The pros of home schooling For those parents willing and able to home school their children, the potential benefits are many:

  • If you have the time and ability to support your children and work with the resources, they can receive an excellent education at home.
  • The teacher-to-student ratio will be better than in traditional schooling, whether you are teaching them yourselves or enrolling them in a group.
  • The educational methods and course material can be tailored to your child’s needs and personality.
  • You will be able to monitor your child’s progress and address problem areas immediately.
  • You will have the flexibility to spend time on other activities that are limited by the hours of a formal school.
  • Schooling will likely take up less of your child’s day. At traditional schools, your child may be waiting for everyone in the class to get up to speed, and there are other activities to keep them busy during the day. At a home school, you may find that your child gets through the necessary work quite quickly, allowing more time for activities, sports or creative play.
  • You don’t need to add homework to your child’s studies because they are already working independently at home.
  • Your child will have the opportunity to become an independent, competent and confident learner.

The cons of home schooling  Of course, there are potential drawbacks to home schooling your child as well:

  • Your child may miss out on socialising with other children.
  • Your child may miss out on interactive team sport.
  • You may find that you do not have the ability or capacity to teach your child.
  • Some children thrive on rules and structure and may find the home school environment does not give them the routine that they need.
  • Your child may miss out on the learning opportunities that come from interacting with other students grappling with the same concepts and challenges.
  • Some children don’t respond well to being directed or taught by a parent.
  • You and your child may get cabin fever or simply become sick of spending so much time in one another’s company.
  • You will lose out on the potential income of the supervising parent.
  • You may be judged by friends and family who do not understand or accept home schooling.

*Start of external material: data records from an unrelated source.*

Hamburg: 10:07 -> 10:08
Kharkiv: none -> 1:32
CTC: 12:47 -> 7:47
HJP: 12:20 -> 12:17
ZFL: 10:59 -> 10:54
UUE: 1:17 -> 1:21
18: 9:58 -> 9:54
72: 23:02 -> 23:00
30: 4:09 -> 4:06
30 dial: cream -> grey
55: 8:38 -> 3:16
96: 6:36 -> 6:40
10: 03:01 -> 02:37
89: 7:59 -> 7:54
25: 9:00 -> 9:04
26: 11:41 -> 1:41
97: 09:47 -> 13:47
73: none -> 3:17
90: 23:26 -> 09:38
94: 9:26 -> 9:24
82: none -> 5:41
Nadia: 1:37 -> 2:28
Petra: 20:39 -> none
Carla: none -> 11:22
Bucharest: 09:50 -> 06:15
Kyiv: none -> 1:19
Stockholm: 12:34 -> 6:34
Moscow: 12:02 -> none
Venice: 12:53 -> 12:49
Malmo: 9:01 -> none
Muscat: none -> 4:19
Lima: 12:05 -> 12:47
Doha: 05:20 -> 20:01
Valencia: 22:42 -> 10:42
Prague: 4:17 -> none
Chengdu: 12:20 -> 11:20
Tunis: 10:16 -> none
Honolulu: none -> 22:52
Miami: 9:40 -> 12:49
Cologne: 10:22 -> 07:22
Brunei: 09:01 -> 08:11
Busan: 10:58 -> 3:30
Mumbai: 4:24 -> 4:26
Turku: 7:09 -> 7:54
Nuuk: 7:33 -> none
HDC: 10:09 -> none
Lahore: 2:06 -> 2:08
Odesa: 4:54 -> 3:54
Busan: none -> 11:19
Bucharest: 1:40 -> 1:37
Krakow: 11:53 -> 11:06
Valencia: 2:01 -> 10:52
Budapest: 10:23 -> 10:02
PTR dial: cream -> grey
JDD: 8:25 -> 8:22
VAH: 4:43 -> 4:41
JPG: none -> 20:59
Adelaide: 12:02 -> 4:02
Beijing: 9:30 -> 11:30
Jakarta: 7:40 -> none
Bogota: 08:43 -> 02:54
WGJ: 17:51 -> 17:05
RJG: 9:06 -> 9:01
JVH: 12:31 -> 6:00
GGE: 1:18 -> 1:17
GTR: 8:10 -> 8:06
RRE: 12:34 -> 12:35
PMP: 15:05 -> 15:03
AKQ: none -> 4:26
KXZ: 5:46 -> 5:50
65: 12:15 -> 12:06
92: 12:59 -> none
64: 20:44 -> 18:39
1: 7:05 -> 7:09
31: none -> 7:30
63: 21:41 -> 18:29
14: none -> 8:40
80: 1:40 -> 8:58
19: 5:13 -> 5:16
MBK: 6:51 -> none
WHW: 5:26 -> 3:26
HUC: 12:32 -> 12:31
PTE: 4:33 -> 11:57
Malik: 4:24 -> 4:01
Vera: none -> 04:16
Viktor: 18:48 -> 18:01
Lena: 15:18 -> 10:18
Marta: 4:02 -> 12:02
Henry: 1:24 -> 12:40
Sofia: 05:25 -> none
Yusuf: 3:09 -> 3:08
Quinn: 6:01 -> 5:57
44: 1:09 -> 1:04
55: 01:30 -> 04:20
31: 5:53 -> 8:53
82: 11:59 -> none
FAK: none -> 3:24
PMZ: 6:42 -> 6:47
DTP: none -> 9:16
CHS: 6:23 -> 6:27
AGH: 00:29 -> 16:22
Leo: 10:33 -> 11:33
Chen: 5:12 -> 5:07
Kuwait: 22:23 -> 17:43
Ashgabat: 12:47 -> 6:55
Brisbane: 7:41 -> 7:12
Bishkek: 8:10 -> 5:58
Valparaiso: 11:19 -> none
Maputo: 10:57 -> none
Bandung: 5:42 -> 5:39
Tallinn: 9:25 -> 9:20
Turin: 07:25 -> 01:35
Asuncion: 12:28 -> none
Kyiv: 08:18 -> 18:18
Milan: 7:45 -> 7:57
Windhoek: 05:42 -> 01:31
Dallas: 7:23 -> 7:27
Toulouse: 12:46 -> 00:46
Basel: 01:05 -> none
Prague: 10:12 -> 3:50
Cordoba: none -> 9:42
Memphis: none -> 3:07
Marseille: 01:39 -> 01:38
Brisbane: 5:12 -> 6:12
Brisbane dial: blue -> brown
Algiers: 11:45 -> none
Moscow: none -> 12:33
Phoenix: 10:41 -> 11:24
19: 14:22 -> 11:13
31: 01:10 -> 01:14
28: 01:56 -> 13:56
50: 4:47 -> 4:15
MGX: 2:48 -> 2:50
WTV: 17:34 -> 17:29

A view from a home-schooled child Kaylynn Fourie matriculated last year through the Impaq system. She is currently doing a variety of courses and working, and hopes one day to become a journalist, photographer or social media manager.

Home schooled kids have the discipline of doing their work on their own.

She outlines some of the advantages she experienced: “Home schooled kids have the discipline of doing their work on their own, which helps a lot when going to university and it makes you independent when it comes to work. You don't need someone to constantly tell you what to do.”

However, she says that there were also drawbacks. “I missed out on the team sports like netball and I felt alone a lot of the time. But I also liked not having all the drama as I grew up, looking at people who were in school and everything they went through, like bullying.”

The bottom line Home schooling isn’t right for everyone – and not every family is able to home school their children – but for those that opt for this system, it is an increasingly popular option with potentially great support and outcomes.